- [Exercise objective]: Reproduce the passage of the article on the 2003 blackout that starts with "Because the brownout" and goes on through "another big T.", word for word.

- [Text passage]:
........
August 14, 2003 Mike Kormos was coming home from a conference when he got a call.

“They said something had happened and I needed to report to the office as soon as possible,” he said.

Kormos rushed to his offices at PJM where he is Executive Vice President of Operations, overseeing part of the electrical grid. Shortly after he got to the office, one of the largest blackouts in history cascaded across the Northeast  and Midwest. Over 50 million people lost power in both the U.S. and Canada, including Detroit, Cleveland, Toronto and New York. Some would be without power for two days. The event contributed to 11 deaths and cost between $4 and 8 billion.

Some people’s power wouldn’t return until two days later. The cause of the outage was complicated but largely due to infrastructure invented in the era of Thomas Edison.

The age of the system is why this week, the Obama administration called for increased spending to upgrade the nation’s electric power system. There was a time shortly after 9/11, that some thought terrorist activity would make us most vulnerable to major blackouts.

Because the brownout of 2003 was a few years after 9/11, and blackouts on the big transmission grid are rare, Kormos and his team thought this outage might be a case of terrorism. But later they found out the  blackout was partially the fault of another big T.

“Trees had interfered with some of the lines and the lines ended up basically tripping,” explained Kormos.

It may seem strange that such a simple thing could contribute to one of the biggest blackouts in history, but this was a case of a domino effect.  An Ohio electric company hadn’t trimmed its trees, and so when heavy wires began to droop, they touched the top of branches and tripped. That put extra energy on to other lines, which in turn also drooped under heavier loads and hit trees.

And Kormos says, there was another big trouble-causing T: tools.

To understand their importance, you first have to learn how the grid works.
........
- [Collected data entries]:
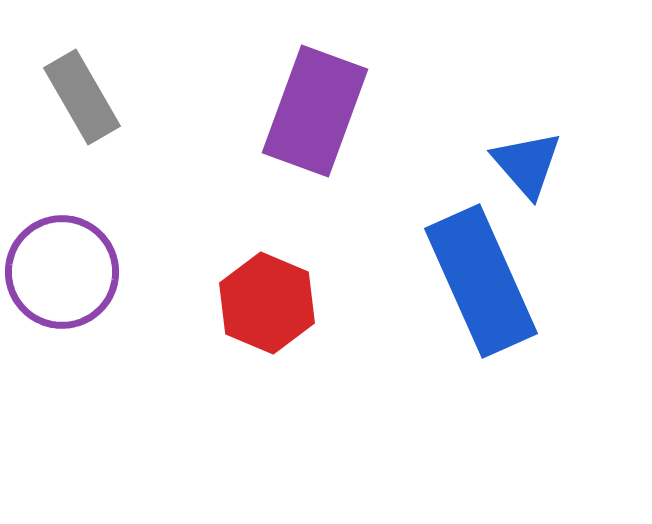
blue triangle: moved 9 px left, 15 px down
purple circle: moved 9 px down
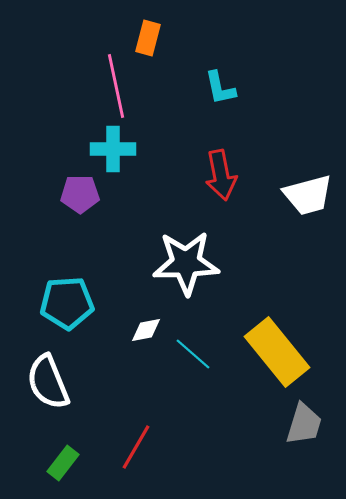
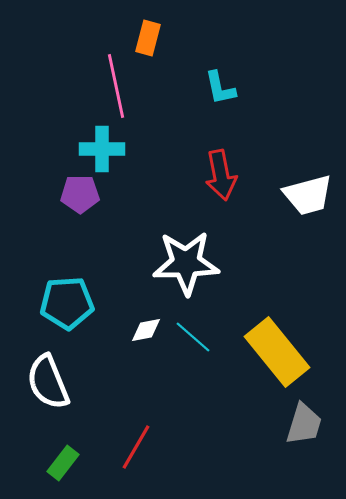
cyan cross: moved 11 px left
cyan line: moved 17 px up
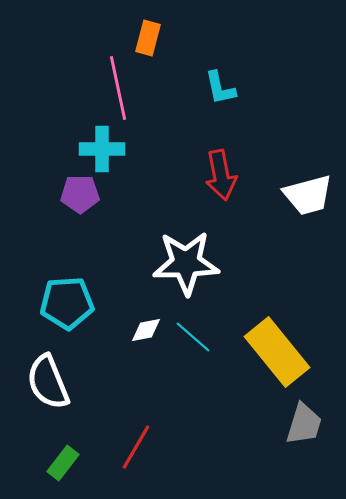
pink line: moved 2 px right, 2 px down
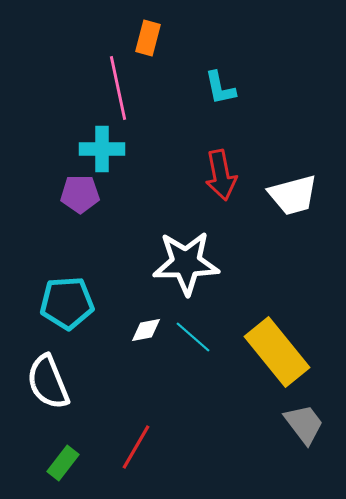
........
- [Task answer]:
Because the brownout of 2003 was a few years after 9/11, and blackouts on the big transmission grid are rare, Kormos and his team thought this outage might be a case of terrorism. But later they found out the  blackout was partially the fault of another big T.